(Dataset excerpts)
===============

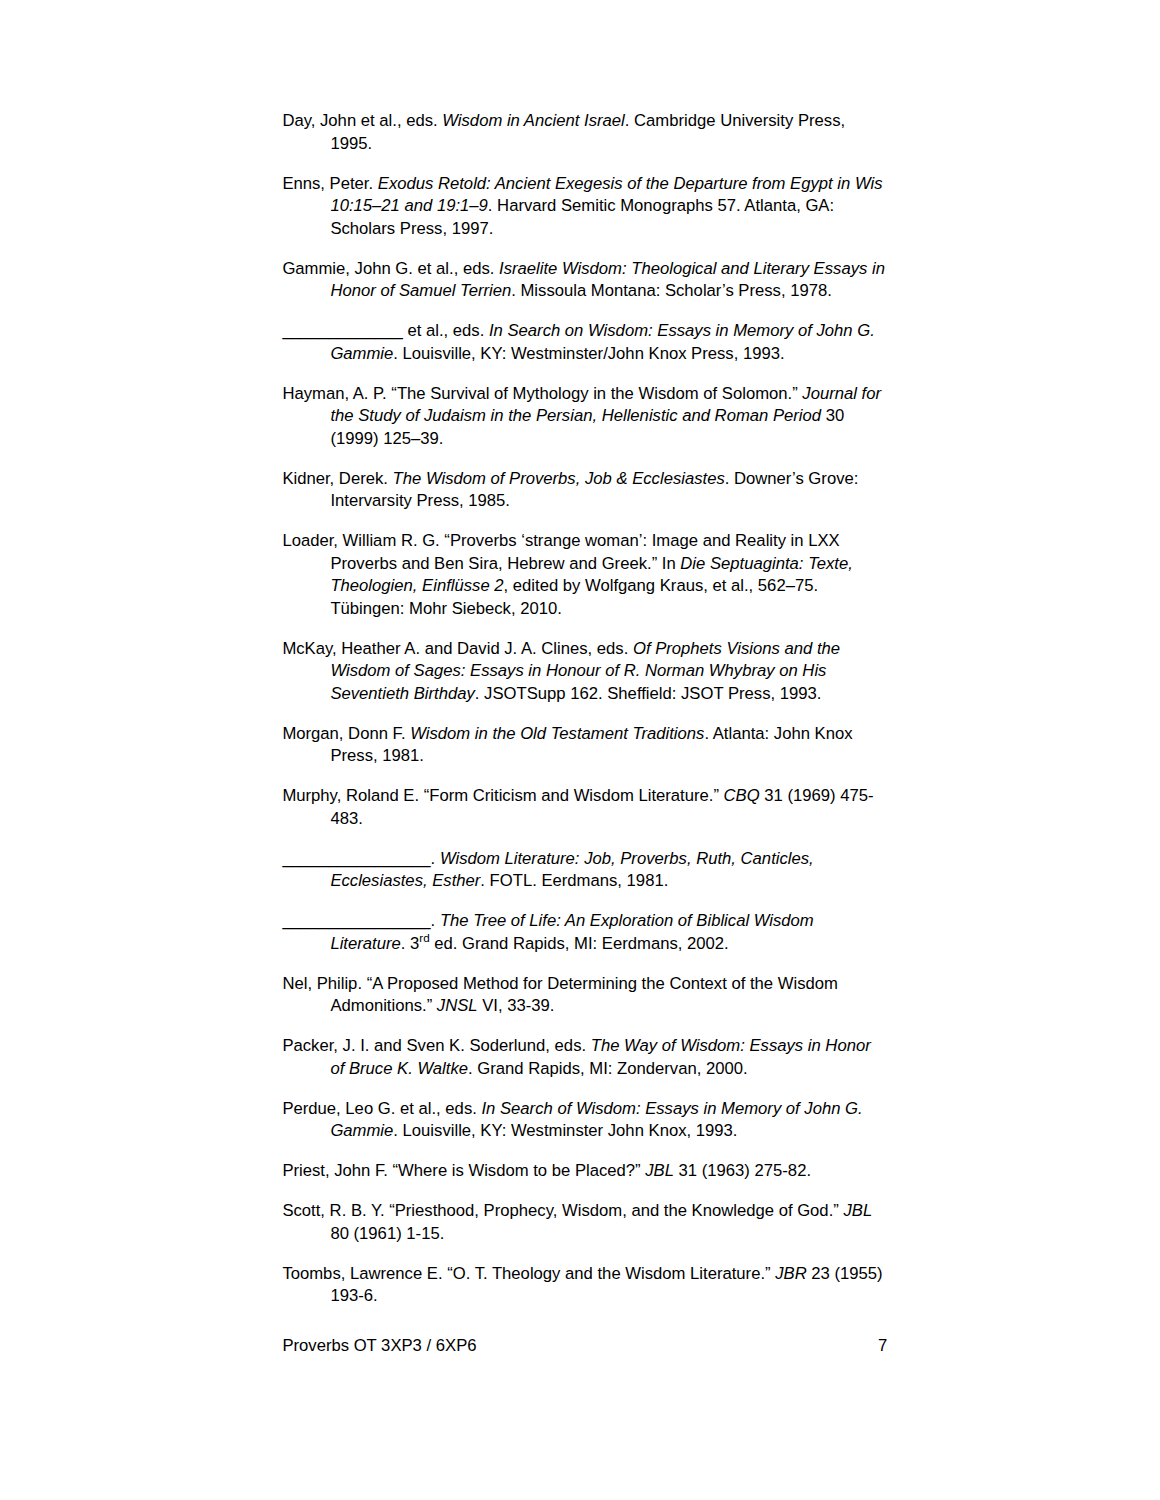Day, John et al., eds. Wisdom in Ancient Israel. Cambridge University Press, 1995.
Enns, Peter. Exodus Retold: Ancient Exegesis of the Departure from Egypt in Wis 10:15–21 and 19:1–9. Harvard Semitic Monographs 57. Atlanta, GA: Scholars Press, 1997.
Gammie, John G. et al., eds. Israelite Wisdom: Theological and Literary Essays in Honor of Samuel Terrien. Missoula Montana: Scholar’s Press, 1978.
_____________ et al., eds. In Search on Wisdom: Essays in Memory of John G. Gammie. Louisville, KY: Westminster/John Knox Press, 1993.
Hayman, A. P. “The Survival of Mythology in the Wisdom of Solomon.” Journal for the Study of Judaism in the Persian, Hellenistic and Roman Period 30 (1999) 125–39.
Kidner, Derek. The Wisdom of Proverbs, Job & Ecclesiastes. Downer’s Grove: Intervarsity Press, 1985.
Loader, William R. G. “Proverbs ‘strange woman’: Image and Reality in LXX Proverbs and Ben Sira, Hebrew and Greek.” In Die Septuaginta: Texte, Theologien, Einflüsse 2, edited by Wolfgang Kraus, et al., 562–75. Tübingen: Mohr Siebeck, 2010.
McKay, Heather A. and David J. A. Clines, eds. Of Prophets Visions and the Wisdom of Sages: Essays in Honour of R. Norman Whybray on His Seventieth Birthday. JSOTSupp 162. Sheffield: JSOT Press, 1993.
Morgan, Donn F. Wisdom in the Old Testament Traditions. Atlanta: John Knox Press, 1981.
Murphy, Roland E. “Form Criticism and Wisdom Literature.” CBQ 31 (1969) 475-483.
________________. Wisdom Literature: Job, Proverbs, Ruth, Canticles, Ecclesiastes, Esther. FOTL. Eerdmans, 1981.
________________. The Tree of Life: An Exploration of Biblical Wisdom Literature. 3rd ed. Grand Rapids, MI: Eerdmans, 2002.
Nel, Philip. “A Proposed Method for Determining the Context of the Wisdom Admonitions.” JNSL VI, 33-39.
Packer, J. I. and Sven K. Soderlund, eds. The Way of Wisdom: Essays in Honor of Bruce K. Waltke. Grand Rapids, MI: Zondervan, 2000.
Perdue, Leo G. et al., eds. In Search of Wisdom: Essays in Memory of John G. Gammie. Louisville, KY: Westminster John Knox, 1993.
Priest, John F. “Where is Wisdom to be Placed?” JBL 31 (1963) 275-82.
Scott, R. B. Y. “Priesthood, Prophecy, Wisdom, and the Knowledge of God.” JBL 80 (1961) 1-15.
Toombs, Lawrence E. “O. T. Theology and the Wisdom Literature.” JBR 23 (1955) 193-6.
Proverbs OT 3XP3 / 6XP6 7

===============

* **TASK REQUIREMENTS**: Write out exactly the lines between the start of the data and the line with "Gammie, John G.", including both, but none of the pictures.

* **YOUR RESPONSE**:
Day, John et al., eds. Wisdom in Ancient Israel. Cambridge University Press, 1995.
Enns, Peter. Exodus Retold: Ancient Exegesis of the Departure from Egypt in Wis 10:15–21 and 19:1–9. Harvard Semitic Monographs 57. Atlanta, GA: Scholars Press, 1997.
Gammie, John G. et al., eds. Israelite Wisdom: Theological and Literary Essays in Honor of Samuel Terrien. Missoula Montana: Scholar’s Press, 1978.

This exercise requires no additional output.